▸ Task requirements
Repeat each line of the material below without change.

---*---

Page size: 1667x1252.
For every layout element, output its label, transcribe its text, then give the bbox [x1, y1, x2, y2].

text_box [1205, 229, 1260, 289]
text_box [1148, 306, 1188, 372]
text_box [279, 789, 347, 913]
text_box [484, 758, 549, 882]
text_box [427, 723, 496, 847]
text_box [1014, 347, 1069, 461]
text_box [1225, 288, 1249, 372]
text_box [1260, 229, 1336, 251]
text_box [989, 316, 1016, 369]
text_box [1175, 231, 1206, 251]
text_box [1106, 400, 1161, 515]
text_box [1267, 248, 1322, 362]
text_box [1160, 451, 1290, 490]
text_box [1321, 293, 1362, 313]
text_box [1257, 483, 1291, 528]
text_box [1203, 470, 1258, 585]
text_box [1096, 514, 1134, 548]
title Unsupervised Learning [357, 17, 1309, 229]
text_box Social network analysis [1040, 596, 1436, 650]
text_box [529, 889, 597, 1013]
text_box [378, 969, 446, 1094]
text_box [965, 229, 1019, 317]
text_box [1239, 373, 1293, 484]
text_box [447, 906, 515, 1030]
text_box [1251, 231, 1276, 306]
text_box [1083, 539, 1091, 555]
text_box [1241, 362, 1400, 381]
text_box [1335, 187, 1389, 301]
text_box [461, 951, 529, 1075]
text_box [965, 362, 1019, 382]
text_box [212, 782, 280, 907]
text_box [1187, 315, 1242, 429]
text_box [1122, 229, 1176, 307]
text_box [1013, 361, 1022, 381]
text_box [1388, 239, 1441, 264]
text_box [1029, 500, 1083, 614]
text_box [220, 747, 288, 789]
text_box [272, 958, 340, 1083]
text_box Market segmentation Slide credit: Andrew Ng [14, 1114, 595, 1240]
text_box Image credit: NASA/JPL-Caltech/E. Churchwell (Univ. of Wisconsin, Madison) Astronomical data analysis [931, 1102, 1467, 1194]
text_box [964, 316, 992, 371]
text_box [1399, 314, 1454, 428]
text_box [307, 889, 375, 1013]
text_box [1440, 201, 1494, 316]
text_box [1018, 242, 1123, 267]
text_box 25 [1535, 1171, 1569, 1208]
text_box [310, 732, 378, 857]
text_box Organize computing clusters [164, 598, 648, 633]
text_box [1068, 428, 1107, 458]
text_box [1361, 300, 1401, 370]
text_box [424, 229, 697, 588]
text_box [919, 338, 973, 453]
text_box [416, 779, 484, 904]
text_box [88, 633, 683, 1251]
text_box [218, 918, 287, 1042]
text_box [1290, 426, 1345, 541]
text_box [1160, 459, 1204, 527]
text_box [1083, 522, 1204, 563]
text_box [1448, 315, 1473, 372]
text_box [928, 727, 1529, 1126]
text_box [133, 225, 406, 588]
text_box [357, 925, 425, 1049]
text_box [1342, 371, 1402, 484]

---*---

▸ Answer to the exercise
Page size: 1667x1252.
For every layout element, output its label, transcribe its text, then give the bbox [x1, y1, x2, y2].

text_box [1205, 229, 1260, 289]
text_box [1148, 306, 1188, 372]
text_box [279, 789, 347, 913]
text_box [484, 758, 549, 882]
text_box [427, 723, 496, 847]
text_box [1014, 347, 1069, 461]
text_box [1225, 288, 1249, 372]
text_box [1260, 229, 1336, 251]
text_box [989, 316, 1016, 369]
text_box [1175, 231, 1206, 251]
text_box [1106, 400, 1161, 515]
text_box [1267, 248, 1322, 362]
text_box [1160, 451, 1290, 490]
text_box [1321, 293, 1362, 313]
text_box [1257, 483, 1291, 528]
text_box [1203, 470, 1258, 585]
text_box [1096, 514, 1134, 548]
title Unsupervised Learning [357, 17, 1309, 229]
text_box Social network analysis [1040, 596, 1436, 650]
text_box [529, 889, 597, 1013]
text_box [378, 969, 446, 1094]
text_box [965, 229, 1019, 317]
text_box [1239, 373, 1293, 484]
text_box [447, 906, 515, 1030]
text_box [1251, 231, 1276, 306]
text_box [1083, 539, 1091, 555]
text_box [1241, 362, 1400, 381]
text_box [1335, 187, 1389, 301]
text_box [461, 951, 529, 1075]
text_box [965, 362, 1019, 382]
text_box [212, 782, 280, 907]
text_box [1187, 315, 1242, 429]
text_box [1122, 229, 1176, 307]
text_box [1013, 361, 1022, 381]
text_box [1388, 239, 1441, 264]
text_box [1029, 500, 1083, 614]
text_box [220, 747, 288, 789]
text_box [272, 958, 340, 1083]
text_box Market segmentation Slide credit: Andrew Ng [14, 1114, 595, 1240]
text_box Image credit: NASA/JPL-Caltech/E. Churchwell (Univ. of Wisconsin, Madison) Astronomical data analysis [931, 1102, 1467, 1194]
text_box [964, 316, 992, 371]
text_box [1399, 314, 1454, 428]
text_box [307, 889, 375, 1013]
text_box [1440, 201, 1494, 316]
text_box [1018, 242, 1123, 267]
text_box 25 [1535, 1171, 1569, 1208]
text_box [310, 732, 378, 857]
text_box Organize computing clusters [164, 598, 648, 633]
text_box [1068, 428, 1107, 458]
text_box [1361, 300, 1401, 370]
text_box [424, 229, 697, 588]
text_box [919, 338, 973, 453]
text_box [416, 779, 484, 904]
text_box [88, 633, 683, 1251]
text_box [218, 918, 287, 1042]
text_box [1290, 426, 1345, 541]
text_box [1160, 459, 1204, 527]
text_box [1083, 522, 1204, 563]
text_box [1448, 315, 1473, 372]
text_box [928, 727, 1529, 1126]
text_box [133, 225, 406, 588]
text_box [357, 925, 425, 1049]
text_box [1342, 371, 1402, 484]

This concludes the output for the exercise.